**Exercise prompt**
Without copying the images, write out all the entries below verbatim.

★ ★ ★ ★ ★

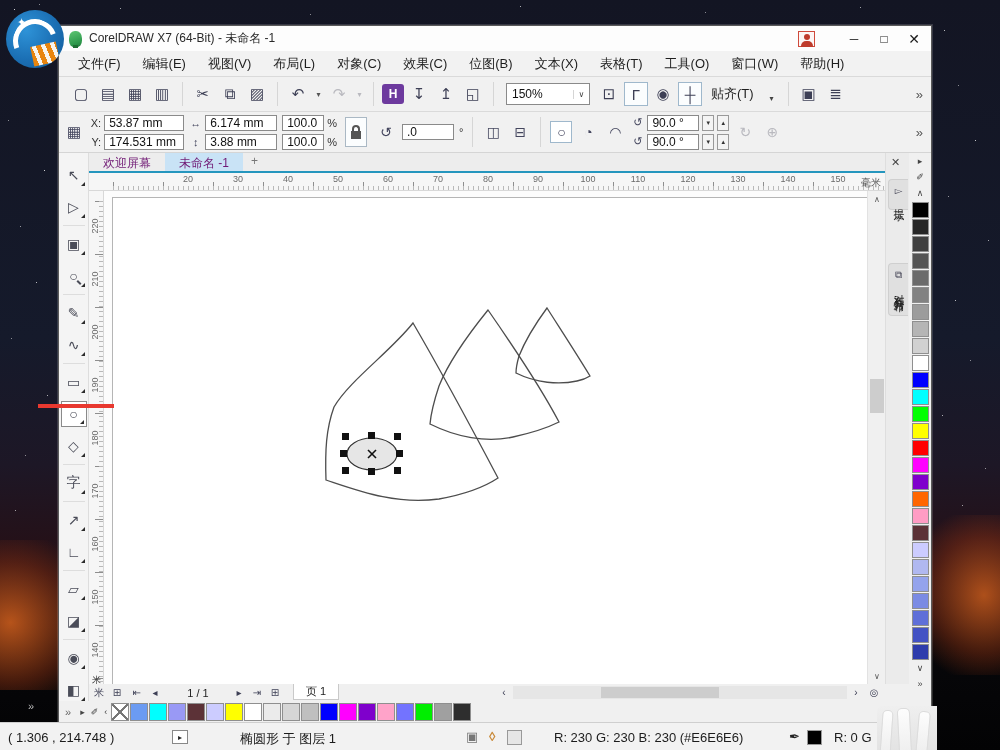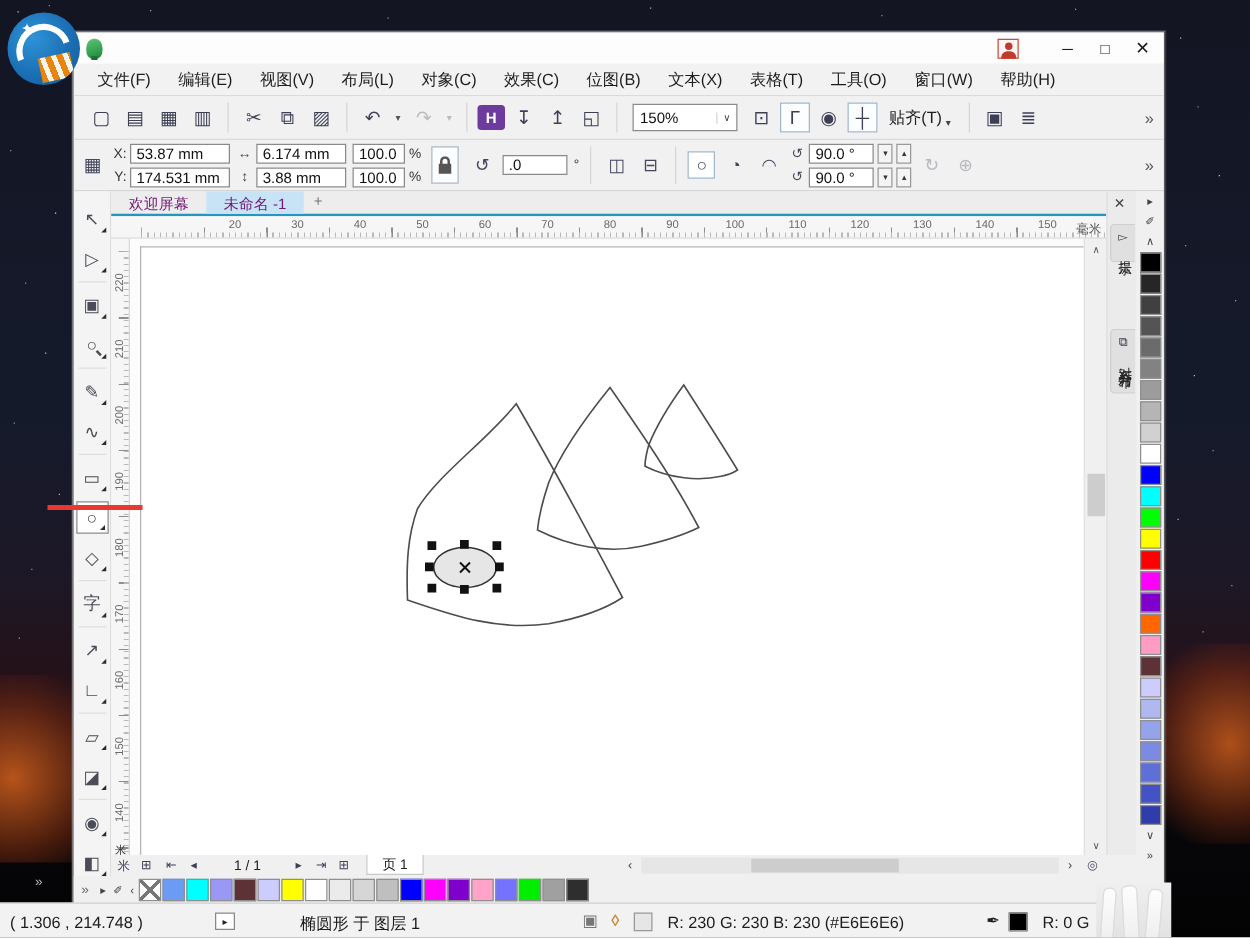--- a/index.html
+++ b/index.html
@@ -220,6 +220,7 @@
 
     <div class="titlebar">
       <div class="app-icon"></div>
+      <span class="title-text">CorelDRAW X7 (64-Bit) - 未命名 -1</span>
       <div class="tb-controls">
         <div class="user-btn"></div>
         <div class="win-btn">─</div>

★ ★ ★ ★ ★

**Result for this exercise**
--- a/index.html
+++ b/index.html
@@ -220,6 +220,7 @@
 
     <div class="titlebar">
       <div class="app-icon"></div>
+      <span class="title-text">CorelDRAW X7 (64-Bit) - 未命名 -1</span>
       <div class="tb-controls">
         <div class="user-btn"></div>
         <div class="win-btn">─</div>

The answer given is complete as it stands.